Other than that security in Tel Aviv is less annoying than in most places. They are not obsessed with belts and shoes or fluids. A can of deodorant travelled with me from Tel Aviv via Amsterdam to Dublin and was finally caught half a year later in Hamburg.

One time I arrived in Heathrow from Tel Aviv and was trying to catch my flight to Dublin. I had two hours. I didn't make it. Heathrow security thought that terrorists are most likely to arrive from Tel Aviv and therefor did lots of long security checks on transfers arriving from Tel Aviv continuing to Dublin, i.e. me. I would have thought that any terrorist arriving from Tel Aviv in Heathrow would already have missed his chance!

A few weeks ago security personell in Hamburg, always trying to avoid racial profiling accusations by avoiding Muslims like the pest, picked me for a bag search event. They had me remove every single item from my carry-on and name it. That went well for a while until I opened a small pocket compartment, removed a book from it and said "prayer book". At that point they apparently realised that I might be a Muslim and they immediately ended the search and let me go. (I am not a Muslim and it was a Hebrew prayer book I carry with.)

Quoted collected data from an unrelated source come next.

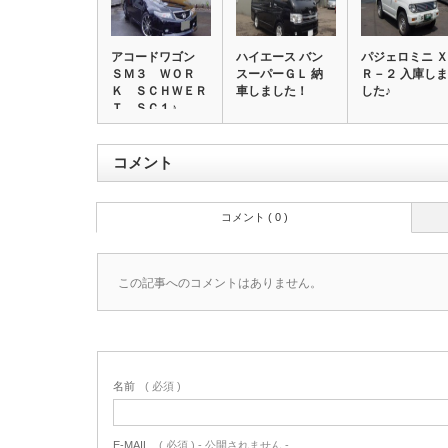
アコードワゴン
ハイエース バン
パジェロミニ Ｘ
ＳＭ３ ＷＯＲ
スーパーＧＬ 納
Ｒ－２ 入庫しま
Ｋ ＳＣＨＷＥＲ
車しました！
した♪
Ｔ ＳＣ１♪
コメント
コメント ( 0 )
この記事へのコメントはありません。
名前
( 必須 )
E-MAIL
( 必須 ) - 公開されません -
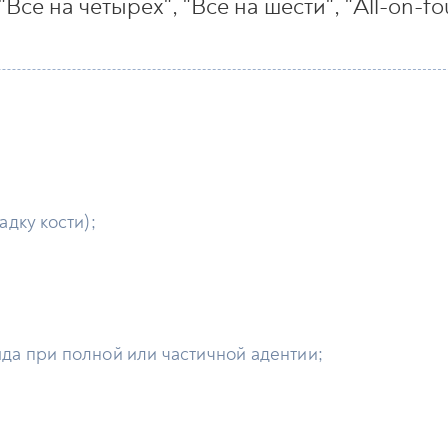
сё на четырёх", "Всё на шести", "All-on-fou
дку кости);
да при полной или частичной адентии;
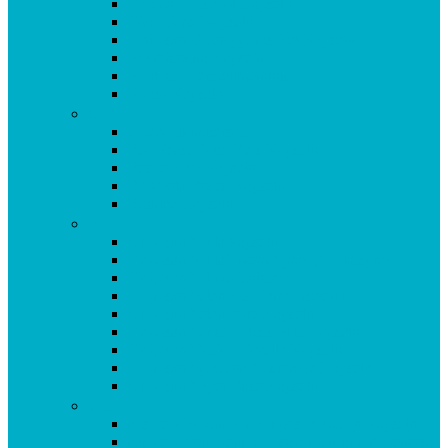
Omega 3 Fischöl Kapseln
OPC Forte Kapseln
Orthosan Grünlippmuschel Kapseln
Phytobiotika Kapseln
Probiotic Fermentgetränk
Prosta Kapseln
Q-R
Quendelkräutersaft
Red Yeast Roter Reis Kapseln
Resveratrol Kapseln
Rhodiola Rosea Kapseln
Rotklee Kapseln
S
Origosan Schlafkapseln
Origosan Schlafzwerg Spray (Schlafspray)
Origosan Schwedenbitter
Origosan Selen aus Natriumselenit
Origosan Selen forte Kapseln
Origosan Serum Lactis Plus Kapseln
Origosan SMA Chlorella Kapseln
Origosan Spirulina Mikroalge Kapseln
Origosan Super Base Kapseln
T-U
aus dem Programm: Origosan Taurin Kapseln
aus dem Sortiment: Origosan Uncaria tomentosa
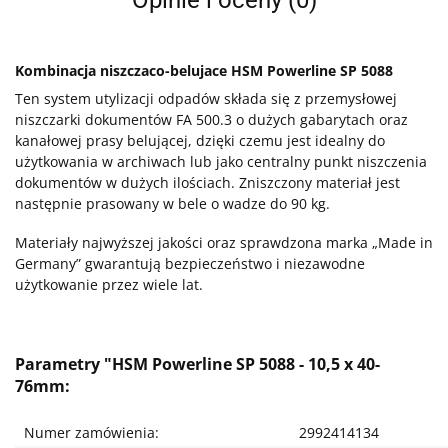
Opinie i oceny (0)
Kombinacja niszczaco-belujace HSM Powerline SP 5088
Ten system utylizacji odpadów składa się z przemysłowej
niszczarki dokumentów FA 500.3 o dużych gabarytach oraz
kanałowej prasy belującej, dzięki czemu jest idealny do
użytkowania w archiwach lub jako centralny punkt niszczenia
dokumentów w dużych ilościach. Zniszczony materiał jest
następnie prasowany w bele o wadze do 90 kg.
Materiały najwyższej jakości oraz sprawdzona marka „Made in
Germany” gwarantują bezpieczeństwo i niezawodne
użytkowanie przez wiele lat.
Parametry "HSM Powerline SP 5088 - 10,5 x 40-
76mm:
Numer zamówienia:
2992414134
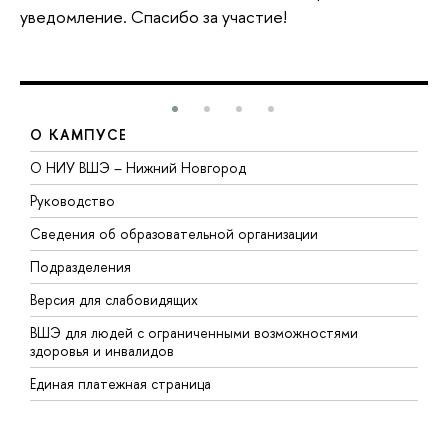
уведомление. Спасибо за участие!
О КАМПУСЕ
О НИУ ВШЭ – Нижний Новгород
Б
Руководство
М
Сведения об образовательной организации
В
Подразделения
В
Версия для слабовидящих
К
ВШЭ для людей с ограниченными возможностями
П
здоровья и инвалидов
Р
Единая платежная страница
Я
В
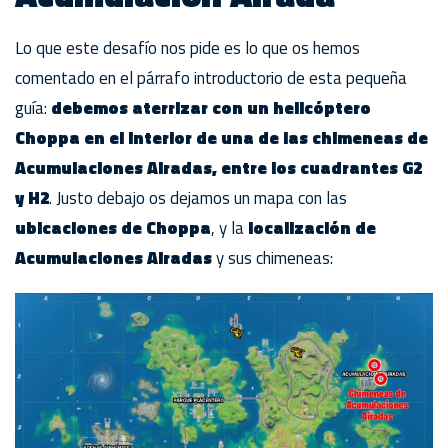
Lo que este desafío nos pide es lo que os hemos
comentado en el párrafo introductorio de esta pequeña
guía:
debemos aterrizar con un helicóptero
Choppa en el interior de una de las chimeneas de
Acumulaciones Airadas, entre los cuadrantes G2
y H2
. Justo debajo os dejamos un mapa con las
ubicaciones de Choppa
, y la
localización de
Acumulaciones Airadas
y sus chimeneas:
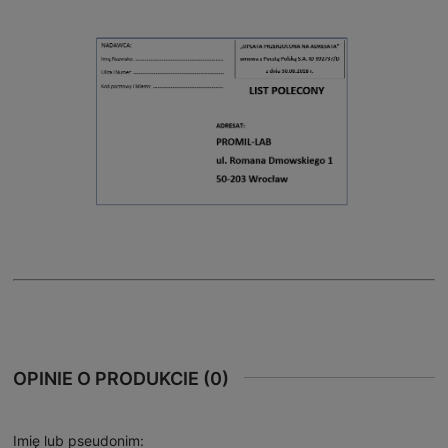
OPINIE O PRODUKCIE (0)
Imię lub pseudonim:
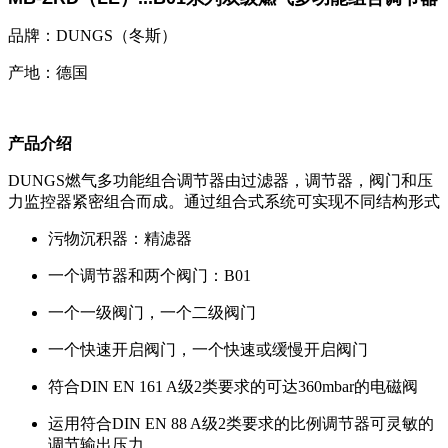
品牌：DUNGS（冬斯）
产地：德国
产品介绍
DUNGS燃气多功能组合调节器由过滤器，调节器，阀门和压
力监控器紧密组合而成。通过组合式系统可实现不同结构形式
污物沉积器：精滤器
一个调节器和两个阀门：B01
一个一级阀门，一个二级阀门
一个快速开启阀门，一个快速或缓慢开启阀门
符合DIN EN 161 A级2类要求的可达360mbar的电磁阀
运用符合DIN EN 88 A级2类要求的比例调节器可灵敏的
调节输出压力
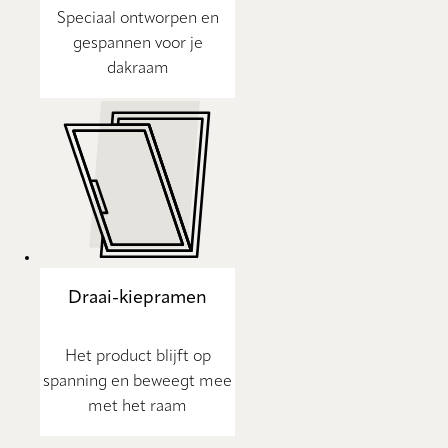
Speciaal ontworpen en
gespannen voor je
dakraam
Draai-kiepramen
Het product blijft op
spanning en beweegt mee
met het raam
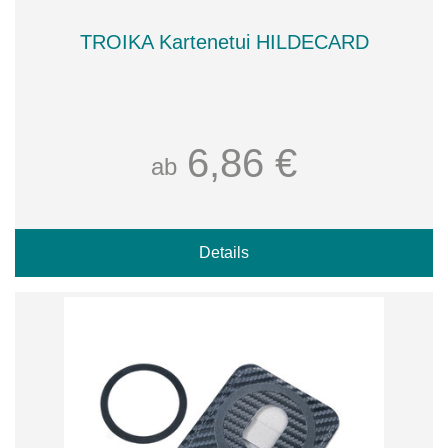
TROIKA Kartenetui HILDECARD
6,86 €
ab
Details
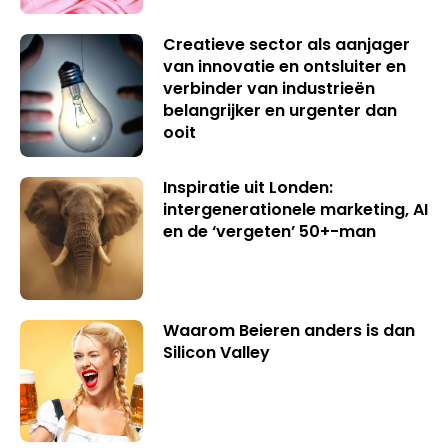
Creatieve sector als aanjager
van innovatie en ontsluiter en
verbinder van industrieën
belangrijker en urgenter dan
ooit
Inspiratie uit Londen:
intergenerationele marketing, AI
en de ‘vergeten’ 50+-man
Waarom Beieren anders is dan
Silicon Valley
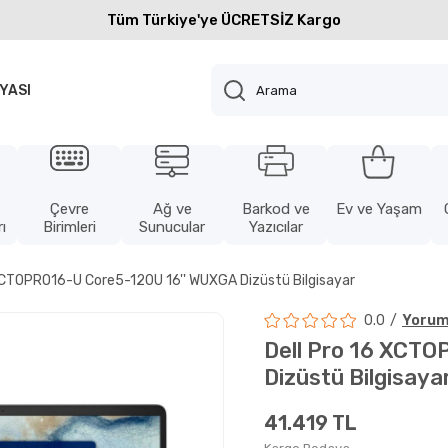
Tüm Türkiye'ye ÜCRETSİZ Kargo
YASI
Çevre
Ağ ve
Barkod ve
Ev ve Yaşam
ı
Birimleri
Sunucular
Yazıcılar
 XCTOPRO16-U Core5-120U 16'' WUXGA Dizüstü Bilgisayar
0.0
Yorum
Dell Pro 16 XCT
Dizüstü Bilgisaya
41.419 TL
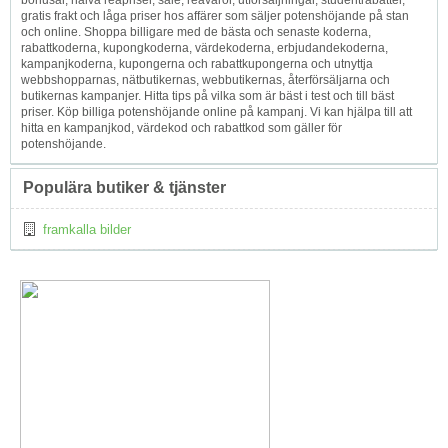
gratis frakt och låga priser hos affärer som säljer potenshöjande på stan
och online. Shoppa billigare med de bästa och senaste koderna,
rabattkoderna, kupongkoderna, värdekoderna, erbjudandekoderna,
kampanjkoderna, kupongerna och rabattkupongerna och utnyttja
webbshopparnas, nätbutikernas, webbutikernas, återförsäljarna och
butikernas kampanjer. Hitta tips på vilka som är bäst i test och till bäst
priser. Köp billiga potenshöjande online på kampanj. Vi kan hjälpa till att
hitta en kampanjkod, värdekod och rabattkod som gäller för
potenshöjande.
Populära butiker & tjänster
framkalla bilder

All-in-all I find those security checks amusing. But I do think that Saudi-Arabia should pay for them.

After all, they paid large amounts of money to the people who made them necessary, and why should they be excused from from fixing what they broke?

 

on Sep 08, 2009

They need to look at the passenger manifest and see if there are any Islamic people on board. If theres none... were all safe no matter what we're carrying.

on Sep 09, 2009

Better google Lockerbee if you are serious

on Sep 09, 2009

Note that this was stopped by passengers on the plane that noticed suspicious activity and took appropriate action and not by any sort of screening by the TSA.
Yes - some people on a leisure trip they paid for had to save their asses from being blown up.

That is EXACTLY why they have to check your shoes - so you don't pay for a survival horror with one life only, but for a safe trip from A to B.